Há três anos, Schmitt levou a iniciativa ao programa Encontro, da TV Globo. Em seguida, recebeu convites para palestrar em diferentes partes do país, mas recusou todos devido ao trabalho na universidade. Hoje, as aulas voluntárias são dadas apenas nas quintas-feiras pela manhã – único momento em que há folga na agenda do professor universitário. E, ainda assim, no ano de 2019, tem compromissos assumidos pelo projeto ao longo de todas as semanas até agosto. Anualmente, 45 escolas de Ensinos Fundamental e também Médio são visitadas por ele em mais de 20 municípios gaúchos.

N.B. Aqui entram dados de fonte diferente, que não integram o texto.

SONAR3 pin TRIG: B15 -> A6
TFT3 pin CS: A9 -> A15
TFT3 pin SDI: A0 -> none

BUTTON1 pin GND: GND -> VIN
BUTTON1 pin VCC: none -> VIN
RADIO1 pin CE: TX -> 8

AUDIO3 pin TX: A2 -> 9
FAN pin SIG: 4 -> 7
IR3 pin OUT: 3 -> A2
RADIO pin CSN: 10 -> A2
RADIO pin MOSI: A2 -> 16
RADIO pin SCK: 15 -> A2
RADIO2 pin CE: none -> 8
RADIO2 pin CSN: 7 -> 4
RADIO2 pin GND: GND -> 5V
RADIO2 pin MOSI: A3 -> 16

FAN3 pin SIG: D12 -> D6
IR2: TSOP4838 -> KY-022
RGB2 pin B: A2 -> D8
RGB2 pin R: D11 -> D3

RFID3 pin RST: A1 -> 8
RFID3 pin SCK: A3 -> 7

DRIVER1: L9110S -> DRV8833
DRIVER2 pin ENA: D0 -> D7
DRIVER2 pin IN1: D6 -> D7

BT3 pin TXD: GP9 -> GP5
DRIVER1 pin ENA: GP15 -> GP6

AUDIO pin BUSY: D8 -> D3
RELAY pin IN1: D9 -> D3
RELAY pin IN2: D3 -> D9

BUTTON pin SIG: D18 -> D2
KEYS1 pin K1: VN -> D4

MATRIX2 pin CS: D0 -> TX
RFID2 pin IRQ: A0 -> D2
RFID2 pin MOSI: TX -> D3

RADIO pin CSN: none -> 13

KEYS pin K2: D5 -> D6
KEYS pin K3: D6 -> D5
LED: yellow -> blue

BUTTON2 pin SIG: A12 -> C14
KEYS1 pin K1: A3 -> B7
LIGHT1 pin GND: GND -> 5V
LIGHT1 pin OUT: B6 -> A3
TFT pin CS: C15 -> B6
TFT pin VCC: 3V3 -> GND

É comum o físico receber, depois da palestra, mensagens gravadas pelas crianças agradecendo pela “aula diferente” ou dizendo que querem ser cientistas e até astronautas. Pais também costumam procurar o professor nas redes sociais.
— Recebo mensagens dos pais dizendo: “Bah, meu filho viu a tua palestra e achou maravilhoso!”. É muito gratificante ser encontrado no supermercado e uma criança correr para a mãe dizendo “Olha lá o Darth Vader!” ou “O tio da Nasa chegou!”. Isso não tem preço — comenta.
Para Schmitt, usar a única folga semanal para dedicar-se ao projeto não é perda de tempo ou dinheiro. Ele considera a ação um ato de amor. Há falta de empatia atualmente, lamenta. O mestre – que nas férias ama cruzar as estradas sobre uma motocicleta, carregando na garupa a esposa, a professora aposentada Cirlene, 52 anos — acredita ter vindo ao mundo para passar adiante o que aprendeu durante a vida acadêmica. Para além de qualquer rótulo, quer ser reconhecido “apenas como ser humano”.
"Quando crescer, quero ser cientista"
Estudante do quarto ano da escola de Campo Bom, Gabriel Alves, nove anos, ouviu com atenção as explicações sobre cada planeta, sobre o sistema solar e as galáxias. Ele silenciou ao surgir na tela a imagem da Terra, ao mesmo tempo em que Darth Vader reforçou ser aquele um planeta pequeno e frágil.
Logo após o encerramento da palestra, o guri correu na direção do personagem. Posicionado ao lado direito dele, fixou o olhar na direção da máscara, como se tentasse descobrir quem estava por trás dela. Tentou trocar algumas palavras, e recebeu afagos do visitante ilustre. Só saiu da cena quando as professoras insistiram para que voltasse à cadeira.
— Eu não sabia que a Terra era frágil. Gostei de saber também sobre os outros planetas. Quando eu crescer, quero ser cientista — comentou o menino, convicto.
Foi a primeira vez que Schmitt visitou a escola. Segundo a diretora, Larissa Guntchnigg, a manhã foi instigante para alunos e professores.
— Como astronomia é um assunto difícil de trazer para realidade, o convidamos para nos ajudar. Quando a gente trabalha com as crianças pequenas, precisamos encantá-los e o Cesar traz isso. As crianças adoraram, e a gente também! — finalizou.